Alhazen’s Problem is a multi-site installation conceived for the Institute of Contemporary Art (ICA) at Maine College of Art as part of a thematic exhibition devoted to ideas of exchange and collaboration. Alhazen’s Problem used a number of optical technologies — the camera obscura, digital video, large format photography, digital printing, and web-based geomatics — to connect two proximal sites in Portland, Maine (USA), with a third remote site in Basra, Iraq.

In Portland, a sophisticated camera obscura located inside the attic of the Children's Museum and Theatre of Maine produced images that were broadcast via a live feed to the street-level gallery space of the ICA located some 500 metres away.

In homage to Alhazen, an 11th century Iraqi scientist recognized for his accurate articulation of optical principals, the camera obscura at the Children’s Museum was pointed at the coordinates of his birthplace in Basra. To determine the exact location of Basra, calculations were based on the Mercator Projection and the Great Circle Route (both systems are used by Muslims worldwide to determine the direction of the Qiblah during prayer).

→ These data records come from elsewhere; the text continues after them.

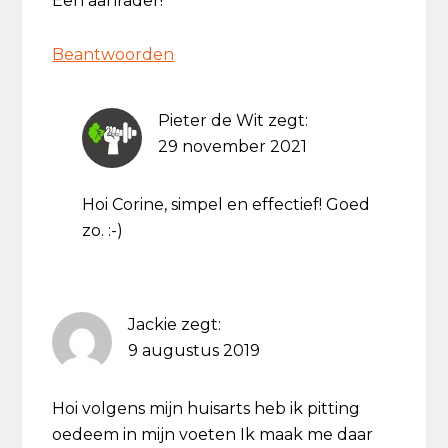
Een aanrader!
Beantwoorden
Pieter de Wit
zegt:
29 november 2021
Hoi Corine, simpel en effectief! Goed
zo. :-)
Jackie
zegt:
9 augustus 2019
Hoi volgens mijn huisarts heb ik pitting
oedeem in mijn voeten Ik maak me daar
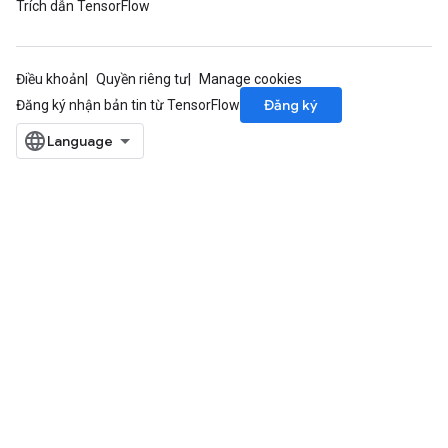
Trích dẫn TensorFlow
Điều khoản
Quyền riêng tư
Manage cookies
Đăng ký
Đăng ký nhận bản tin từ TensorFlow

Surprisingly, when the camera obscura was pointed in the direction of Basra, the image table showed (in the first instance) the block of buildings in which the ICA is located, and (in the second instance) a large oil tank farm located in the Portland harbor. By fixing the sightline of the camera obscura on these two navigational views, the project produced an unexpected triangulation linking the Children’s Museum to the ICA (the site of the exhibition where 11th and 21st century optics intertwine) and to the oil depot (a quite different proxy site of American-Iraqi economic exchange).

Alhazen’s Problem was chosen as a pertinent title for this project since, in mathematical parlance, the “problem” in question is an algebraic proof (first resolved by Alhazen) that determines the relationship between three interconnected points of reflected light. The figure of Alhazen thus inhabits this project as a potent symbol of global interchange between remote sites and peoples who, for millennia, have been inextricably linked through technologies of both navigation and calculation, vision and consumption.